Repository files navigation

Blog

Build Status

This is the codebase for my personal blog at https://www.paulfioravanti.com. Created with Jekyll.

Meta

I have written about setting up various facets of this blog, which you can find at the following posts:

Install

git clone [email protected]:paulfioravanti/paulfioravanti.github.io.git
cd paulfioravanti.github.io
bundle install

Development Dependencies

This app uses the following dependencies during development:

Install Node-based dependencies in the following way, and remember to re-shim whatever version manager is being used for Node (I use asdf), or add the bin folder of the Node installation to the $PATH, otherwise executables like sass-lint won't be available:

npm install --global sass-lint htmllint-cli markdownlint-cli
asdf reshim nodejs

HTMLProofer is a Ruby gem and so Bundler will bring it into the project.

Usage

Start blog server

bundle exec jekyll serve --incremental --drafts --port 5000 --livereload

Then, navigate to http://localhost:5000

Monitor files

This project uses Guard to monitor file changes.
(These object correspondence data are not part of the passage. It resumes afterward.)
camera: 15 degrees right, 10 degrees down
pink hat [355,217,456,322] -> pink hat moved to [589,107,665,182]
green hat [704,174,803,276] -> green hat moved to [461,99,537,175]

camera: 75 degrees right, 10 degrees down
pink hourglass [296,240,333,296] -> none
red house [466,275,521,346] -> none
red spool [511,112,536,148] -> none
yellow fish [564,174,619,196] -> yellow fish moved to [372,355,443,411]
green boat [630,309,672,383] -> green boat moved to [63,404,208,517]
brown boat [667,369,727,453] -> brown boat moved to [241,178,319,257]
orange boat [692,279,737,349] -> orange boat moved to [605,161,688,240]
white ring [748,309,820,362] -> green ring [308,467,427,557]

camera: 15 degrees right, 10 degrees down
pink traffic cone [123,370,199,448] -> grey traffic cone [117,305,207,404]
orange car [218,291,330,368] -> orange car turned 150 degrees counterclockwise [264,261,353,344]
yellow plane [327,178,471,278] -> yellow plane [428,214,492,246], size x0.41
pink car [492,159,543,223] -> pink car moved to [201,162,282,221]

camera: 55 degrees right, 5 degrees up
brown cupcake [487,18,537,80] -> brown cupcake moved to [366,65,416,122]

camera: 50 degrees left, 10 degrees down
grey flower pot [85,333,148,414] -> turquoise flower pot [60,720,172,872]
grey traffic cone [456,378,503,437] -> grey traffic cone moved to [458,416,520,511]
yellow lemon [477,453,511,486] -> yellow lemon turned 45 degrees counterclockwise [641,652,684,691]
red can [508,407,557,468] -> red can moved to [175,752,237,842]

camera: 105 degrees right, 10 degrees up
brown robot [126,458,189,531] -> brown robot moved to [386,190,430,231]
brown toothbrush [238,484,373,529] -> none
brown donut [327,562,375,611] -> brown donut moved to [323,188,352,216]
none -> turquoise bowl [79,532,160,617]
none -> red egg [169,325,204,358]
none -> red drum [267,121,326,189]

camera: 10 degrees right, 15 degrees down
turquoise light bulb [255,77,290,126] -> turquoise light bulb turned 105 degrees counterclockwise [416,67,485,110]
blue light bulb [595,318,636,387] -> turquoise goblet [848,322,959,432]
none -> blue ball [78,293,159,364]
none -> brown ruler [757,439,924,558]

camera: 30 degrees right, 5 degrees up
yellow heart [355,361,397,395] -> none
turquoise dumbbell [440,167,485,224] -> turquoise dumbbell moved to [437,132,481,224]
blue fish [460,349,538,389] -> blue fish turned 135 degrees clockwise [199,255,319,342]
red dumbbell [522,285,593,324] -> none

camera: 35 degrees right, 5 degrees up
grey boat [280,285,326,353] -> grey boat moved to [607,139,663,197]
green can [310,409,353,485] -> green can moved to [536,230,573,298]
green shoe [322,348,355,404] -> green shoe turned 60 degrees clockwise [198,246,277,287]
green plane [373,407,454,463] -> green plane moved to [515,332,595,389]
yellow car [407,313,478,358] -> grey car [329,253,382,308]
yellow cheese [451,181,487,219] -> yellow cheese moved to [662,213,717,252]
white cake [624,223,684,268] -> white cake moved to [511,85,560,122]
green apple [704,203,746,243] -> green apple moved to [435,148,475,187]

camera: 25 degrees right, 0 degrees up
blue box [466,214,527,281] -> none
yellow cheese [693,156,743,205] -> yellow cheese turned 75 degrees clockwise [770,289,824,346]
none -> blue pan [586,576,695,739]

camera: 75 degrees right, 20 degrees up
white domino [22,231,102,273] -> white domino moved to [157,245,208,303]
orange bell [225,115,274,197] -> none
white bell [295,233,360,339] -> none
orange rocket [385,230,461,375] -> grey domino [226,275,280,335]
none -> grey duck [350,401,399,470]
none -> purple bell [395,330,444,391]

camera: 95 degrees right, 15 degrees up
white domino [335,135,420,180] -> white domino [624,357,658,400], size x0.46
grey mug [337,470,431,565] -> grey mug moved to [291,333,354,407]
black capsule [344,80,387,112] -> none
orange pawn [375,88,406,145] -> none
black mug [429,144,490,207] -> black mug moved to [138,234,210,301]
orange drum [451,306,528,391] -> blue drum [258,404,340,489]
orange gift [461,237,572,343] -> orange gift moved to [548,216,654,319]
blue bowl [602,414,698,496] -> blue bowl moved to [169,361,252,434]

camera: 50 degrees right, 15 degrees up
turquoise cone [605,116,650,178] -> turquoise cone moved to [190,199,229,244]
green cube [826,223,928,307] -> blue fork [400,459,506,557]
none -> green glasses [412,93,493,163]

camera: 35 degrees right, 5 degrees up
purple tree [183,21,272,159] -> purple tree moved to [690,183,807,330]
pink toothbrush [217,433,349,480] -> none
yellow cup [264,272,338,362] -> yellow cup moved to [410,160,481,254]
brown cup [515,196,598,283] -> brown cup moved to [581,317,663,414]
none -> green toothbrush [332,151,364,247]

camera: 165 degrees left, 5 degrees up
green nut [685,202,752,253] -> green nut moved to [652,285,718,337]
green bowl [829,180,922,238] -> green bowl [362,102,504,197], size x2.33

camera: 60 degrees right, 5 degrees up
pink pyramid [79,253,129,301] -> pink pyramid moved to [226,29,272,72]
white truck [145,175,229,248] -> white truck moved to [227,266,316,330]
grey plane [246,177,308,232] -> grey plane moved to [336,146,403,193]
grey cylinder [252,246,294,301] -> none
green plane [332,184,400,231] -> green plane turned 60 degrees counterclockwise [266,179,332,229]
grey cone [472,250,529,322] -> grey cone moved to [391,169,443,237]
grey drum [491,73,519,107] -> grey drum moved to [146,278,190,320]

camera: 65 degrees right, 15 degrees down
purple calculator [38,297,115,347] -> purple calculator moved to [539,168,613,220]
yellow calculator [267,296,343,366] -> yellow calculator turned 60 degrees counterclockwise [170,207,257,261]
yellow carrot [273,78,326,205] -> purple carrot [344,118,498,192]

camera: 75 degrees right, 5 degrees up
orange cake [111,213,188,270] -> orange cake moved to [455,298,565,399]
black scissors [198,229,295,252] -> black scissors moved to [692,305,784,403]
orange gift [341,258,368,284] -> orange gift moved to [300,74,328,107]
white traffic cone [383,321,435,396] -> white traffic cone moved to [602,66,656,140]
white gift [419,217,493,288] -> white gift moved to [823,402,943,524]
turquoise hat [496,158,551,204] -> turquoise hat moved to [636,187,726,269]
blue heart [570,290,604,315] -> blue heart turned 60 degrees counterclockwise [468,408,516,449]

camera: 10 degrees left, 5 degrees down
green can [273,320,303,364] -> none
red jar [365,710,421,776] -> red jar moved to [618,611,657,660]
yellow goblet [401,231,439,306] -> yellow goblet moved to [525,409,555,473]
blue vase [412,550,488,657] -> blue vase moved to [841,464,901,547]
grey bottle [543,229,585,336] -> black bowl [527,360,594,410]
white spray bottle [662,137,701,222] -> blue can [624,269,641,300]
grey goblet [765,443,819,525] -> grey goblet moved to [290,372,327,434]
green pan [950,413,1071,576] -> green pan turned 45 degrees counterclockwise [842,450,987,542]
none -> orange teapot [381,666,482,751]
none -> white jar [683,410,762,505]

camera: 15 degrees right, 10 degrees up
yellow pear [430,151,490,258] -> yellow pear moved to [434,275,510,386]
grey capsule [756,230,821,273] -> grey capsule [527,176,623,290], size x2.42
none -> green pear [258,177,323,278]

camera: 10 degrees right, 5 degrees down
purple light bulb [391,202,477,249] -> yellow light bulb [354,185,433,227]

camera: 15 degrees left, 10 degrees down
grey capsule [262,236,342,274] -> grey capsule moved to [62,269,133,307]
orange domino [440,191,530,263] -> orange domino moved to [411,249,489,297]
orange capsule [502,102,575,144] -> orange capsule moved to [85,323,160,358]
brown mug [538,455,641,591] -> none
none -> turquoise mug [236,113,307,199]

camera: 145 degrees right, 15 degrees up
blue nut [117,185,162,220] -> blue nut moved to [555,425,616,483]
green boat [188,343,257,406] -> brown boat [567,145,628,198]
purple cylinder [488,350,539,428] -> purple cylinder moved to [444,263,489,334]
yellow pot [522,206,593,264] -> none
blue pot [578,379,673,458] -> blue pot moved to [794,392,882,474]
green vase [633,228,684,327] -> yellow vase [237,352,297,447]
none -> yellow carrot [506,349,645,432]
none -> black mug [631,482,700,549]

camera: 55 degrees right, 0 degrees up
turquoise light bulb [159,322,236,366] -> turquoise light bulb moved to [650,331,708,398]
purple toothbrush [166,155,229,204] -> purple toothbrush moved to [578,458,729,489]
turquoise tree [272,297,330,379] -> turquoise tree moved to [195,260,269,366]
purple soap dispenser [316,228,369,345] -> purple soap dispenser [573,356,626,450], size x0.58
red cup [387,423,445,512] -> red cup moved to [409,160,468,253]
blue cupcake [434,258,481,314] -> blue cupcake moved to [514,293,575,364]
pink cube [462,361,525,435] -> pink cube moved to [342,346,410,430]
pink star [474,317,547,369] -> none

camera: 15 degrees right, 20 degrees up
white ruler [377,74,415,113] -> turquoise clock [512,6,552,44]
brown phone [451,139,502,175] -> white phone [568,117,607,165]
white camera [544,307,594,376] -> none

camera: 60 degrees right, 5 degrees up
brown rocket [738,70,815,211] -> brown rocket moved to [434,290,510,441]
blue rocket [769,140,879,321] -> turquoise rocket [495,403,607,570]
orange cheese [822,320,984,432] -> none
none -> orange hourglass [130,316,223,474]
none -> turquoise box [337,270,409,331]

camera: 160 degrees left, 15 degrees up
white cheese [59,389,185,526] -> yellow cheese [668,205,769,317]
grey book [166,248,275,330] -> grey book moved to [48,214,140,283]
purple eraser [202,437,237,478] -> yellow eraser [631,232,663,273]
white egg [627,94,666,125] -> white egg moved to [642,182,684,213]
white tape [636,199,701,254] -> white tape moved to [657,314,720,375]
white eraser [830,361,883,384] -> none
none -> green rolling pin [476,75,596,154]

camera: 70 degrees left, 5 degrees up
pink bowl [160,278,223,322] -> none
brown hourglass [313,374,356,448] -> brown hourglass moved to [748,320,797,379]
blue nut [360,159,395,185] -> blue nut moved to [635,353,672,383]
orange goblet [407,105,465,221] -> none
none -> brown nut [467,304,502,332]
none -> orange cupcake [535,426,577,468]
Start Guard with the following command:

bundle exec guard

Theme

This blog currently uses the Minimal Mistakes theme.

Previously, it used the Minima theme, as that seemed to be the theme that worked best out of the box with Jekyll 3.6, and was usable on GitHub Pages.

Deployment

This blog is current deployed to GitHub Pages, but GitHub Pages tend to be slow at updating their Jekyll technical stack, and they only support a limited set of plugins.

I initially used Travis CI as both a test harness and a deployment pipeline to bypass the limitations of the Pages gem, and allow Jekyll to use the latest gems, as well as plugins not supported by GitHub's safe mode (see my blog post Build a CI/CD pipeline for your Jekyll site for more information about how I got a Travis-GitHub Pages test/deploy pipeline working).

However, I now use GitHub Actions for CI/CD. See the ci.yml file for details.

License

Category License
Content License: CC-BY-4.0
Code License: MIT

Content in all blog posts is licensed under the Creative Commons Attribution 4.0 license (CC-BY-4.0), and all source code in this repo, and contained within any blog posts, is licensed under the MIT license.